──────── Study text
DeepSeek and Zhipu both develop in-house AI chips amid US export controls and rising import costs for Nvidia accelerators.
Chinese tech giants and AI companies are rushing to develop their own AI training and inference semiconductors. U.S. sanctions have made it difficult for Chinese firms to import NVIDIA's AI chips, which are essential for powering AI systems. While domestic alternatives like Huawei's Ascend chips have been deployed, a surge in AI model usage has created a severe shortage of AI semiconductors.
This has prompted major tech firms like Alibaba and Baidu, as well as AI model developers such as DeepSeek, to pursue in-house AI chip development. Following advancements in memory semiconductors, China's push for technological self-reliance is expanding to AI chips and models. Some analysts suggest this development could accelerate China's AI surge.
**DeepSeek and Zhipu AI Develop In-House AI Chips**
According to Reuters and other foreign media reports from July 7th, Chinese AI firm DeepSeek has begun developing its own AI chips, following behind-the-scenes discussions with Chinese chip design companies, foundries, and memory producers over more than a year.
────────────────
──────── Source material
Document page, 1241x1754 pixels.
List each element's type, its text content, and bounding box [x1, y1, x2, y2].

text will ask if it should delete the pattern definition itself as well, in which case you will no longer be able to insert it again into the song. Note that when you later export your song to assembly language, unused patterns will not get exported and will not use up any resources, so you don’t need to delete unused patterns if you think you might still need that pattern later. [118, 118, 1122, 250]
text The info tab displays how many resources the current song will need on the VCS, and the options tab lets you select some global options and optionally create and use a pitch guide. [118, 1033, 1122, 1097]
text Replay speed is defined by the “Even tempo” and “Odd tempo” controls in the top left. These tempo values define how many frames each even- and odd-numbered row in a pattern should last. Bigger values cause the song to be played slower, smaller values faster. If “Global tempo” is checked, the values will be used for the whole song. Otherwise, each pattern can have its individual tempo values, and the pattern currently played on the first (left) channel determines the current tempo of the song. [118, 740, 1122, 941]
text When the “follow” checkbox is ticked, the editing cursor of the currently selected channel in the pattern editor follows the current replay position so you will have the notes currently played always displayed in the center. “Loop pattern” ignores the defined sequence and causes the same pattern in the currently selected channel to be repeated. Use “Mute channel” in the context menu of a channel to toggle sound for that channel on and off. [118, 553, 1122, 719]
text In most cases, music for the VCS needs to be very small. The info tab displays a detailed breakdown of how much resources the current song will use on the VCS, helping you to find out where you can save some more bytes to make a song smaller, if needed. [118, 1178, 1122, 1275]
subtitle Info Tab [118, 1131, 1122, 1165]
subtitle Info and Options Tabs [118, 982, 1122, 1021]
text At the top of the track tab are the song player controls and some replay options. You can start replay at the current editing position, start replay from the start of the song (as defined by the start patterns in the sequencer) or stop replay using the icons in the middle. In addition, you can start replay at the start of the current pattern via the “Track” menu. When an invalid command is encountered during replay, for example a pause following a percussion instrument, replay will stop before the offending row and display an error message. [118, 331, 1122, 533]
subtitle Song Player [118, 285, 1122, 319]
────────────────
→ **Task 1**
List every company that the article on Chinese AI chip development names as developing or pursuing its own in-house AI chips.
→ **Task 2**
Continue the article on Chinese AI chip development from the point where it stops.

→ **Exercise answer 1**
DeepSeek, Zhipu AI, Alibaba, Baidu

→ **Exercise answer 2**
DeepSeek, the leading Chinese AI company that surprised Silicon Valley and Wall Street last year with its low-cost, high-performance model R1, is advancing from model innovation to developing the semiconductors that power its AI systems.
Zhipu AI, emblematic of China's AI self-reliance initiative, is also exploring in-house AI chip development. According to The Information, Zhipu has held preliminary talks with Chinese semiconductor design firms to develop AI chips optimized for its GLM model. The timing coincides with Zhipu's recent unveiling of GLM-5.2, an AI model that matches the performance of Anthropic and OpenAI's latest offerings. The Information reported: "As AI usage surges, computational resource burdens have grown, prompting Zhipu to explore its own AI chips."
Industry insiders attribute this shift to U.S. export controls on AI chips, which have made it nearly impossible for Chinese firms to secure high-performance NVIDIA hardware. The Chinese government has encouraged domestic AI semiconductor adoption, positioning Huawei's Ascend chips as alternatives. Both DeepSeek and Zhipu previously optimized their models for Huawei's chips.
However, Huawei's chips face criticism for lagging NVIDIA in supply capacity and performance. This prompted Chinese AI companies to conclude: "To achieve high-performance AI, we need chips tailored to our models." As Reuters noted, "In-house chips would enhance control over hardware supporting their models and reduce reliance on NVIDIA—a direction aligning with global AI developers."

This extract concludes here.